High Expectations and High Standards


I readily admit that I am often hard on normal people who don’t understand mental illness.  I also confess to being really tough on people who don’t think before they speak or write something on Facebook or twitter.  But please do understand people were really hard on me for years and always held me to high standards.  My parents were quite demanding perfectionists because they knew their sons were really sharp and talented. Neither my brother or I remember a time when we didn’t know how to read.  And we essentially taught ourselves.  Because they new we had a lot to offer even at a very young age, they never tolerated us not making the honor roll, causing problems for the other kids at school, talking back to anyone, not being involved in school activities, not being involved in church activities, not having a summer job, and being in trouble with school officials and definitely not the law.  I couldn’t stand it when I was growing up, seeing my friends who weren’t pushed hard in school, who weren’t pushed into school activities, who were allowed to voice dissenting opinions from their parents, who weren’t punished for causing problems in school, or who weren’t encouraged to study hard subjects. My brother and I may not have been raised like warriors, but we were raised like scholars.
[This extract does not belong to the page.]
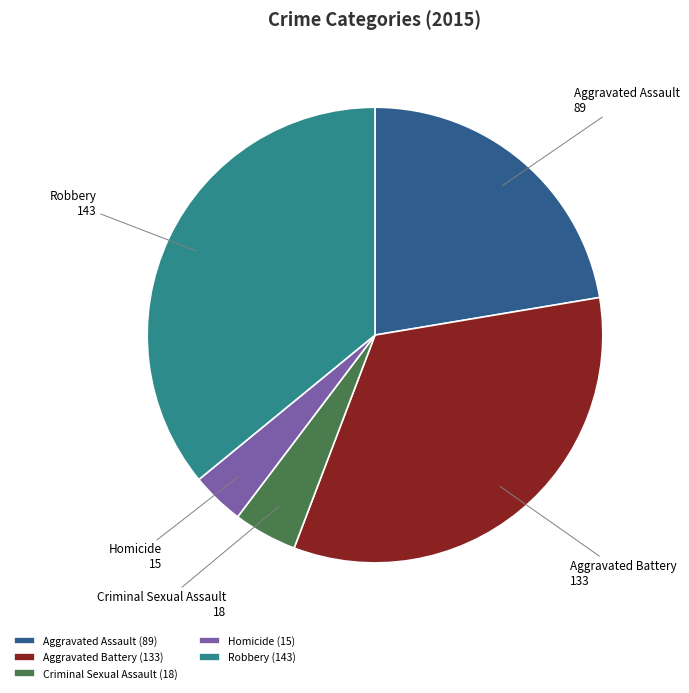

Which category has the biggest portion of the pie?

Robbery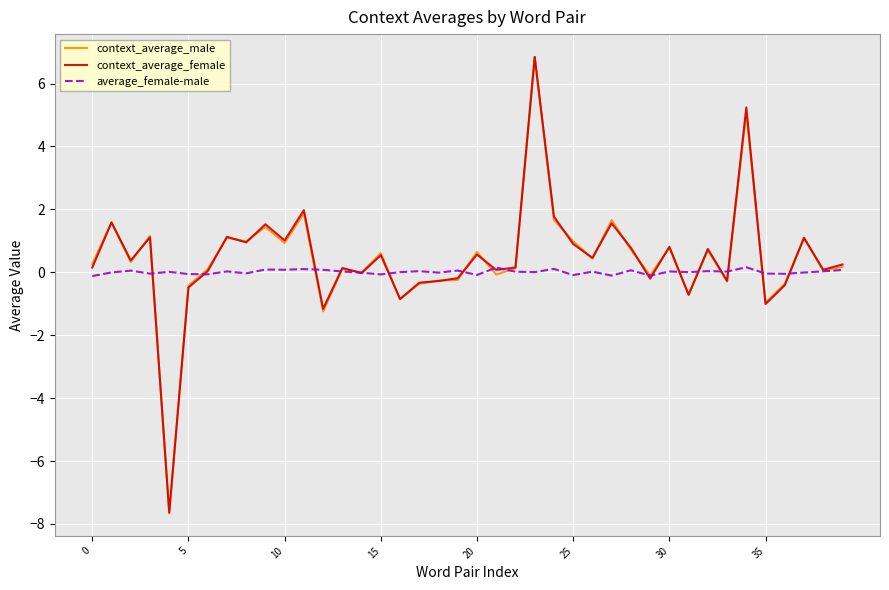

What is the difference between the second highest and second lowest values in the context_average_male series?

6.3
And that really didn’t make us very popular with our classmates or town elders when we were growing up.  Our classmates didn’t understand why my brother and I worked so hard in class and not so much in sports.  Our classmates thought us odd that we didn’t attend their beer parties or try to get laid.  Some of the town elders didn’t like us because my brother and I had aspirations of moving out of our village and seeking our fortunes in greener pastures.  I don’t have any animosity toward my hometown as I made a few cool friends I still hear from and became a much better rounded man than had I lived in a large suburb.  I just don’t back there very often because most of my friends (and all of my brother’s friends) no longer live there.  My parents didn’t care if I made the varsity in football as long as I didn’t give the coaches and my teammates any problems.  My parents didn’t care that my brother was the slowest runner in his class because he was doing well in his classes and had aspirations of going on to do something good with his life.  And he did.  He’s an engineer making excellent money, married to a brilliant woman who also is an engineer, and they have four extremely smart kids.  My brother and his wife are making sure those kids are held accountable and have high standards too.  And I can tell it’s starting to pay off for those kids and they aren’t even teenagers yet.

Expectations and accountability can make all the difference in the world.  For the first few years of my mental illness diagnosis, I was a little bitter at times that I was held to such high standards, did everything right, and still wound up with a severe mental illness that destroyed my ability to hold a career or raise a family.  For the first few years I was tormented by stories of people like John Nash, Abraham Lincoln, Helen Keller, etc. that achieved great deals in spite of their problems and handicaps.  I used to think if they can do it, why can’t I?  But I now acknowledge that I don’t have to be a Nobel Prize winning scientist, or a great teacher, or a great difference maker who completely changed history to live a decent life as a man with schizophrenia.  From statistics I’ve seen, anywhere from 20 to 40 percent of people with schizophrenia attempt suicide at least once.  I haven’t gotten to that point even after having problems since age seventeen.  A significant percentage of homeless people are mentally ill people, so I’m probably doing something right because I have my own apartment and have  never missed a rent payment. Some of the normals I’m tough with on occasion can’t claim even that.  I held employment for several years, if for no other reason just to prove I could even with schizophrenia.  Many schizophrenics can’t claim that.

I am convinced the reason I am doing alright with my schizophrenia is that I was held accountable and held to a high standard even as a little child.  I have to think that carried over into adulthood even with a mental illness.  Perhaps that is why I am so active with this blog, because I have expectations that won’t allow me to not communicate to others when I obviously can tell people about my experiences with schizophrenia.  I have the expectation that I won’t allow my mind go to rot, mental illness or no.  I have the expectation that I won’t allow my mental illness, as tragic as it is, to be pointless and meaningless.  That’s the joy and glory of having expectations and standards.  And I confess it is sometimes a little annoying when others don’t hold themselves to similar standards.  But I was held to standards and I am grateful every day because of it.  It might have even saved my life without me ever knowing it.